I saw a flash on the TV screen this morning: “Pivot expectations fading”. Apart from the fact that next to nobody who says pivot actually means pivot – I think that by now I should have beaten that point into submission – it might be that Larry Summers’ view is beginning to get through. He went on: “Even if there is a downturn or recession, I don’t think there’s any reason to think that the Fed has any real prospect of pushing inflation durably below 2% without a lot more action…” What he failed to add is that inflation cannot be suppressed by tighter monetary policy until the key central bank rate is higher than the rate of inflation itself. Sauce for the goose is sauce for the gander and the Bank of England which has its MPC meeting tomorrow – and the ECB which has just tightened by 75 bps with more to come – must also be thinking thoughts along the same lines.
US October CPI is due to be released next week. Alas, the magic number is not where inflation will peak but where it will be, say, twelve months hence. It might still be five months until February and the first anniversary of the Ukraine War, but it will be then that some of the base effects of the spike in both food and energy prices will begin to be flushed out of year over year inflation numbers, even if the inflated prices don’t retreat.
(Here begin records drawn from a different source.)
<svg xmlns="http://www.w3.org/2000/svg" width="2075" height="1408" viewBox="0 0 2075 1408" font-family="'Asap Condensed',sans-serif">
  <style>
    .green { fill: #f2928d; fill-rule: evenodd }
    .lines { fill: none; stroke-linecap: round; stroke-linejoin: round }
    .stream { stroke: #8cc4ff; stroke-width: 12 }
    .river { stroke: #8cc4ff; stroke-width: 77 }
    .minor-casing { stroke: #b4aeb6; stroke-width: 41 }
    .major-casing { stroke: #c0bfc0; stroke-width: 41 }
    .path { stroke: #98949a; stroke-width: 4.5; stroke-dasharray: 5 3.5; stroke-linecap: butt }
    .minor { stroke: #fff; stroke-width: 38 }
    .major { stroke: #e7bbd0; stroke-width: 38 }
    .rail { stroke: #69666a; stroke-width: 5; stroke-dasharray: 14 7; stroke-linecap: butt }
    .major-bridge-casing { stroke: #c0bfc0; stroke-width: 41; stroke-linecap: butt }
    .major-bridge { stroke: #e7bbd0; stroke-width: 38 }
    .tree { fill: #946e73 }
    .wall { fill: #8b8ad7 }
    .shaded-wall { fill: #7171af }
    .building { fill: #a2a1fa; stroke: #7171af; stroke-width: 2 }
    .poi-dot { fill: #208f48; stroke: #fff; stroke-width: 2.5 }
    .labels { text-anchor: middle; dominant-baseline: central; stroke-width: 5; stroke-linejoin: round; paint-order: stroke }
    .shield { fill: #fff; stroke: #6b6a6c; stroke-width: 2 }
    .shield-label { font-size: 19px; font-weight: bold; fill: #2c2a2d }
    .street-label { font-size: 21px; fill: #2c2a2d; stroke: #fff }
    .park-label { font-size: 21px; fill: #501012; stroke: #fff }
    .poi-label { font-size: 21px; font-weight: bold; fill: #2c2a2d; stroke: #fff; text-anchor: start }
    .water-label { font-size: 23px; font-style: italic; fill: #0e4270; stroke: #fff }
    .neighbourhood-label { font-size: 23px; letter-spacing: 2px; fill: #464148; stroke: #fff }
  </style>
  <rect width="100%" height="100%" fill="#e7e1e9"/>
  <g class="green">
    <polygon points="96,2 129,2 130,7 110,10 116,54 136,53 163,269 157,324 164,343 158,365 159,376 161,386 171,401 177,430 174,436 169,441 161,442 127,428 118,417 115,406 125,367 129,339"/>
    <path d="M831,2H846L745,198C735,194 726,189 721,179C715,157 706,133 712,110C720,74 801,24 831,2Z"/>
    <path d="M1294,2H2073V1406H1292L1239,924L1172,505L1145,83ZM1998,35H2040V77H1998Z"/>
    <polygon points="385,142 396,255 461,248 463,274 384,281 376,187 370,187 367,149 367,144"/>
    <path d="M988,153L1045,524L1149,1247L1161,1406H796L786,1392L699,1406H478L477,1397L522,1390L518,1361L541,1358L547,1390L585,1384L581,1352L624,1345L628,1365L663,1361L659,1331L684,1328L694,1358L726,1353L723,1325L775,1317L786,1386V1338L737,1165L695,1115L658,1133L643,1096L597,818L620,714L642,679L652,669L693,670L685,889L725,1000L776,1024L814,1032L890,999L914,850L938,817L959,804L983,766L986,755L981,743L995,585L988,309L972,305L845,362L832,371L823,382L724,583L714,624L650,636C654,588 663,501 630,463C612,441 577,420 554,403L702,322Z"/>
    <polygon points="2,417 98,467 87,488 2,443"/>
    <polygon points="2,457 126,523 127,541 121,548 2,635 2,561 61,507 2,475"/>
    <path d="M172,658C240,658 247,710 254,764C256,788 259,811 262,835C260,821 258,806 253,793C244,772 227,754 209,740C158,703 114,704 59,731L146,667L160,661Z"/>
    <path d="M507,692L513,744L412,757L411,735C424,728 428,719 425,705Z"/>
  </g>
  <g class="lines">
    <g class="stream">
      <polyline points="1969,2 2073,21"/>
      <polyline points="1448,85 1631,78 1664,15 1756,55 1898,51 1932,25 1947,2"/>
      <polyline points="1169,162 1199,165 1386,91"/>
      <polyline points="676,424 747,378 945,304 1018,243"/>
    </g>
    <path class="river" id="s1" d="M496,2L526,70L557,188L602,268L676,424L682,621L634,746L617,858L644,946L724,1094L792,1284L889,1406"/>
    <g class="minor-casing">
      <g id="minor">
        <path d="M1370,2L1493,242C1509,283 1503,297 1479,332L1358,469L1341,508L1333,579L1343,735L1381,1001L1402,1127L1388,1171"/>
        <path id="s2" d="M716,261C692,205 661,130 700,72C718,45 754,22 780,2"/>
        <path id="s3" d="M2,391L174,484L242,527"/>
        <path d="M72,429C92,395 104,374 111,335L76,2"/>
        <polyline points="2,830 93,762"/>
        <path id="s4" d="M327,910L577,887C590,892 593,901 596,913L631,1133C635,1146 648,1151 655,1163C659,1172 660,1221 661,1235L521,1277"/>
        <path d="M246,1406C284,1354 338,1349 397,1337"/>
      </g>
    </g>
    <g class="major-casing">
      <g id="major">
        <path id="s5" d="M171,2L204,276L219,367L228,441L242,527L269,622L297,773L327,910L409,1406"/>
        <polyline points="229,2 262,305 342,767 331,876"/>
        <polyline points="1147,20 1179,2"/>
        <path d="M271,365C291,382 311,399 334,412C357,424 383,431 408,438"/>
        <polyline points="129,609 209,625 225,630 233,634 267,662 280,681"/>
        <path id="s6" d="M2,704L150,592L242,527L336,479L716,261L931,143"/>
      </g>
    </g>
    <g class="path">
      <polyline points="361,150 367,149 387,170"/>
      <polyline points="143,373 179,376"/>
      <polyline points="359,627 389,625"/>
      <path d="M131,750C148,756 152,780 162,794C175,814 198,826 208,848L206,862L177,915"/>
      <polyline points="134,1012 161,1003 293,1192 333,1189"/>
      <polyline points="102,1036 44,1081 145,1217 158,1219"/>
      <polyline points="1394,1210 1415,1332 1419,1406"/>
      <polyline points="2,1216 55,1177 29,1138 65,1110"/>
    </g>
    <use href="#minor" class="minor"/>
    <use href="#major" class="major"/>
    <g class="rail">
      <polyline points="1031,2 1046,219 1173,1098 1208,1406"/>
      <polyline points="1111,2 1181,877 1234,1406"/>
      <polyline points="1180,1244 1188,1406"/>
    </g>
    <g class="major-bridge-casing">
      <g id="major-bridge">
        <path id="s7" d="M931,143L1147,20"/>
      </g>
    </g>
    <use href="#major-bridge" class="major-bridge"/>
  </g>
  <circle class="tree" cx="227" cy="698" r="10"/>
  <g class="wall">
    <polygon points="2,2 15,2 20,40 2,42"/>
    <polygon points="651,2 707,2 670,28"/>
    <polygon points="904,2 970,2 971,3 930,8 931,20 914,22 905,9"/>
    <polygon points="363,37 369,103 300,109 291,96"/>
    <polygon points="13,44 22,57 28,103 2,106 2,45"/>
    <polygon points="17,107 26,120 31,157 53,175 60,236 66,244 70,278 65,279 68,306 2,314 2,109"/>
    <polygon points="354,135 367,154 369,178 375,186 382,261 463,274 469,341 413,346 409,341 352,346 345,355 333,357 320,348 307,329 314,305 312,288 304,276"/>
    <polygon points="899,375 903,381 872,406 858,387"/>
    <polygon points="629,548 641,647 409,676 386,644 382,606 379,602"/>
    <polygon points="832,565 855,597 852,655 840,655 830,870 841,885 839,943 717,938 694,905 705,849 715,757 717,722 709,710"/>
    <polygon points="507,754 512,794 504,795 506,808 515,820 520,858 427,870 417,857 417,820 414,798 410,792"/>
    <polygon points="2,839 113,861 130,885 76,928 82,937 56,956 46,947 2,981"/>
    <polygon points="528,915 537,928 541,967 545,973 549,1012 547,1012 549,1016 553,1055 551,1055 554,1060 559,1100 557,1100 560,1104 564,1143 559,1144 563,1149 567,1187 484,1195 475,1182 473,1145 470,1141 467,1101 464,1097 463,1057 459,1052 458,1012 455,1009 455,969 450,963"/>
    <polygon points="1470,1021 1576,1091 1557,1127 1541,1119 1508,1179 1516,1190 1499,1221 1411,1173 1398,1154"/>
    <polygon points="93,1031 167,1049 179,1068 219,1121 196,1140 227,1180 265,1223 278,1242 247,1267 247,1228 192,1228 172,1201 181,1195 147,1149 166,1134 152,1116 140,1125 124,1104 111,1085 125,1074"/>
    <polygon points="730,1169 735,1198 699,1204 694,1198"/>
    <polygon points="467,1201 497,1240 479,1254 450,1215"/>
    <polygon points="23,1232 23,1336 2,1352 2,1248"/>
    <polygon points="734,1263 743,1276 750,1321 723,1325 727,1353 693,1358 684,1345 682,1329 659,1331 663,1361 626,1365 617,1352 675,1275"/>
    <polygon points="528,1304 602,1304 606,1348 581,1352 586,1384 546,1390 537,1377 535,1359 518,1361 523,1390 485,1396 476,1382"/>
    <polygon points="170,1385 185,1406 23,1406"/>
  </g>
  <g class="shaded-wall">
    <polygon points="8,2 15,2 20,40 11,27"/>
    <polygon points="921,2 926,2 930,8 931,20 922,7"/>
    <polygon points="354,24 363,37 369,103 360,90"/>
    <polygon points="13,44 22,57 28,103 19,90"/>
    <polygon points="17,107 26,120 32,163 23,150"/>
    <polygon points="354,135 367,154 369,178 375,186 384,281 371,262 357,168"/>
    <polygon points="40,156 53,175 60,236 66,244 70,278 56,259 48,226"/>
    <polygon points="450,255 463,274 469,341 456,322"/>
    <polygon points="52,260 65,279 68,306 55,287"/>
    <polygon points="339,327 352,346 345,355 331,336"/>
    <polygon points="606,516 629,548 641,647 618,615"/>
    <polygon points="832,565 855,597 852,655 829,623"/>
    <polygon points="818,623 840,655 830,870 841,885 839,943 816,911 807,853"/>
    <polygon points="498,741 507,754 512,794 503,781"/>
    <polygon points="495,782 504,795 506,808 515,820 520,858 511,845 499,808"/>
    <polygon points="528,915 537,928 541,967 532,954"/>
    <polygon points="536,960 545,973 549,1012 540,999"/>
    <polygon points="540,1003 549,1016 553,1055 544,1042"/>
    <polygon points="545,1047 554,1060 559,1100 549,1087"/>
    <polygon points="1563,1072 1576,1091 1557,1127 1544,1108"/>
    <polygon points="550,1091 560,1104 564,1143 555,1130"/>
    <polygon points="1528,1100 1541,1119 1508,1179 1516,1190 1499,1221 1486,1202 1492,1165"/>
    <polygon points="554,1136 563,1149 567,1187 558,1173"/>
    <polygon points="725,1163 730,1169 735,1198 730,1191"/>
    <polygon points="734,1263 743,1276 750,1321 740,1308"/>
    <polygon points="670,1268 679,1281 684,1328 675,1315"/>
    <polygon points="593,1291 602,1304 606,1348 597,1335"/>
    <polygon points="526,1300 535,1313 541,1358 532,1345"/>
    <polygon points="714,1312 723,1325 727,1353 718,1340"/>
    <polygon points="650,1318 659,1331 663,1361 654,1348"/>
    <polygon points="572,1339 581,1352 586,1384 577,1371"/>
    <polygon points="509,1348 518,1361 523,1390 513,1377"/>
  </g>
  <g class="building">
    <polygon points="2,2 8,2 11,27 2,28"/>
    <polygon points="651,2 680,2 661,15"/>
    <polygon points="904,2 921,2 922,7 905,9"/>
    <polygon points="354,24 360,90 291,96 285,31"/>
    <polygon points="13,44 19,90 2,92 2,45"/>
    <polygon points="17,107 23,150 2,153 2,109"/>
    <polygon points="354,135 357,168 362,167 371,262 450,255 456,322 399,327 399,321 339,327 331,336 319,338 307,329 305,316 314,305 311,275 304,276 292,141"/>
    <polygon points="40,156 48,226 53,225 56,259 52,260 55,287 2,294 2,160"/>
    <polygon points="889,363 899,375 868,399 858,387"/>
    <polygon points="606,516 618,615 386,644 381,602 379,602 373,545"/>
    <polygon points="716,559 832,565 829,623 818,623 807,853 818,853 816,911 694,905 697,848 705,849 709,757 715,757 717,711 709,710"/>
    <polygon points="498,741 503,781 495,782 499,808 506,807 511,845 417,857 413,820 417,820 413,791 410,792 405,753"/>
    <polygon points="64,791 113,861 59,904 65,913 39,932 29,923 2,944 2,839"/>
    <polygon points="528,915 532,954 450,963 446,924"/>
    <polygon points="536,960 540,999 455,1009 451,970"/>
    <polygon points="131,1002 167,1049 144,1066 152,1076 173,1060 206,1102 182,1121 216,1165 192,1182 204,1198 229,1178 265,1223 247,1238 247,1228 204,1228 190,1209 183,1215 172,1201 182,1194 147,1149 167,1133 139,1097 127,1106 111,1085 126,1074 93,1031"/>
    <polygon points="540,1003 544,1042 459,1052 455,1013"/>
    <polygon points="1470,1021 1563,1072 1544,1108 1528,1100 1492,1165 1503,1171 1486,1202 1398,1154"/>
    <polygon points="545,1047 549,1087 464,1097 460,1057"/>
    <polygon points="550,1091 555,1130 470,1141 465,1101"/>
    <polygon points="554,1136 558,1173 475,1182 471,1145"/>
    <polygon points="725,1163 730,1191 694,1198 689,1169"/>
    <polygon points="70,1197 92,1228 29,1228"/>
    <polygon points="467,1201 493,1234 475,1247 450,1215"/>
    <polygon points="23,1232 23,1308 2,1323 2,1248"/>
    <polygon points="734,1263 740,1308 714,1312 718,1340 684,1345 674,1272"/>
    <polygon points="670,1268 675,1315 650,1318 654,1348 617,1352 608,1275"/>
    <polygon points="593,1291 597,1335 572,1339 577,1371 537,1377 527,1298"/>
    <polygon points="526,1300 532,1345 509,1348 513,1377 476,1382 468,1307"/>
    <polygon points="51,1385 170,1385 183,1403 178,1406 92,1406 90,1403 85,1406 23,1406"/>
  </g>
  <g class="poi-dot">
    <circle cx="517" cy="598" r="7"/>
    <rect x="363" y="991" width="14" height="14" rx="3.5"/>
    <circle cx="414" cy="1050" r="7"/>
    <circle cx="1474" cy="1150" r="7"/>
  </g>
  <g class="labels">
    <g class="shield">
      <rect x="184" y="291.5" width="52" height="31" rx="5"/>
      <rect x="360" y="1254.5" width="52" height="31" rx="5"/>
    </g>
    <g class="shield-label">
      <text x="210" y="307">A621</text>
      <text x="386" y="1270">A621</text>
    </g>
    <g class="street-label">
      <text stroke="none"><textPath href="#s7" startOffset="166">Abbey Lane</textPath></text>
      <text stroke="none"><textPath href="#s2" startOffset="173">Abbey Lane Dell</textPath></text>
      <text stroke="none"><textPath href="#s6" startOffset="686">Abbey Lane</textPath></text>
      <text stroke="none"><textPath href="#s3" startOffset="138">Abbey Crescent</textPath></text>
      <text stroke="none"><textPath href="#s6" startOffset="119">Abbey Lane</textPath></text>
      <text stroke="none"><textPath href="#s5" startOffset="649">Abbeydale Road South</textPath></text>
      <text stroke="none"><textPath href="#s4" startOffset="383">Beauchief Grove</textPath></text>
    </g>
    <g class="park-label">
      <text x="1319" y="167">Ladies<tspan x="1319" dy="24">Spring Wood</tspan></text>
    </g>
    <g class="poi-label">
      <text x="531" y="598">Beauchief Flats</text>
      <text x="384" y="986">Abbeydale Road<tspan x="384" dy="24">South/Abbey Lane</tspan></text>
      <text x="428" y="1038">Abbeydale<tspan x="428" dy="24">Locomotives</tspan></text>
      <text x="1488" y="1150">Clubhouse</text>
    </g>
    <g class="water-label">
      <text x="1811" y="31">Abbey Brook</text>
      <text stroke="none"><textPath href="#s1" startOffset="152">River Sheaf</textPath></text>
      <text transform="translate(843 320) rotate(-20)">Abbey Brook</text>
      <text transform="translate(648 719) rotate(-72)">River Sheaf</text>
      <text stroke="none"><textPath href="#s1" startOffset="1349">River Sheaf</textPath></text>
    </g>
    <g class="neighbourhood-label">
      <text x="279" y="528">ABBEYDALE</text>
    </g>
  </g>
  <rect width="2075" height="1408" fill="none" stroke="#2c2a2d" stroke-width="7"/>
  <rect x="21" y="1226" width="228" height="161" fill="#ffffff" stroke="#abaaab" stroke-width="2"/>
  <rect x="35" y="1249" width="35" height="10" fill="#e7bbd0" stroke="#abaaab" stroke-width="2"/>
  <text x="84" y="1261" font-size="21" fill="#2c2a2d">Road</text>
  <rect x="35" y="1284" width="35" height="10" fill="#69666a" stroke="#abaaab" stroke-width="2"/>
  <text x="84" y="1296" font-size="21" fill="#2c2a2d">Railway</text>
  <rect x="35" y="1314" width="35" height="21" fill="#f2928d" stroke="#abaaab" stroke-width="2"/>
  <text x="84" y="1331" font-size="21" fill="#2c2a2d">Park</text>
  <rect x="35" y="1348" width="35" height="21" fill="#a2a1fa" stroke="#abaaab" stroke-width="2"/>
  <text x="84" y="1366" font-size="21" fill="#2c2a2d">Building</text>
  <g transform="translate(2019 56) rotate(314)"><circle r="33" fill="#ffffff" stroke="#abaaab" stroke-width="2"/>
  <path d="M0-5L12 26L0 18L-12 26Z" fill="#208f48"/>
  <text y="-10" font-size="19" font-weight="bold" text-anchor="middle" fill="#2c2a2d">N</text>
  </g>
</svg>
If they do, however, begin to fall and even if they go back by a little bit and to nowhere near as low a level at which they were at the beginning of 2022, in statistical terms they are, nevertheless, disinflationary.
Whether or not the Fed and its peers are on the right track when aiming to bring inflation back down to 2% is a different matter entirely. I think they are wrong and have insisted that a slightly more flexible approach to a target level for inflation might be constructive. Thus, it was that one reader forwarded to me a piece from Zerohedge – always a good read, albeit never to be taken as gospel – which suggested 3% to be a good number to be targeting. Rather than obsessing about the Fed pivoting or pirouetting or dancing a fandango, markets should be focussing on the possibility of a gentle loosening of the rigid inflation target. That would be a proper pivot which would most probably have a significant and positive impact on not only markets but on the economy as a whole and do much to restore fading investment intentions.
Lula is the future once more
Meanwhile, Luiz Inácio Lula da Silva, known mononymously as Lula, has taken the Brazilian presidentials and although he has followed his mentor Donald Trump, and has not formally conceded, the defeated Jair Bolsonaro has stepped back and is co-operating in the handover of power. I well recall Lula’s first campaign in 2002 as a firebrand socialist and the fears we all had for the wellbeing of the country. Against expectations, his social and economic reforms were not in the vein of nationalisation and collectivisation and Brazil enjoyed a period of growth and stability. True to Brazilian form, however, eventually Lula got swept up by allegations of corruption and ended up deselected and jailed. On a legal technicality and no more he was released on appeal.
Brazil, I was once told by an English girlfriend who had grown up not in Rio or Sao Paulo but in a medium-sized backwater in the sugar cane belt, is the country of the future and it always will be. It is a country of huge potential, much of which has been wasted during the Bolsonaro years. How much needs to be set right again and how much of that can be achieved by Lula is moot. The many demonstrations which have taken place in the past few days should remind enthusiastic observers that Lula only won by a whisker and that the country remains split right down the middle. The outcome is not dissimilar to that of the 2020 US Presidentials, albeit that Bolsonaro, despite having “done a Trump” by announcing before the elections that if he were to lose, it would be because the voting machines were rigged, has kept his counsel and Lula is not Biden. I have a good feeling and can only hope that Bolsonaro doesn’t feel tempted to encourage a January 6th style response ahead of his formal handing over of power to Lula on New Year’s Day.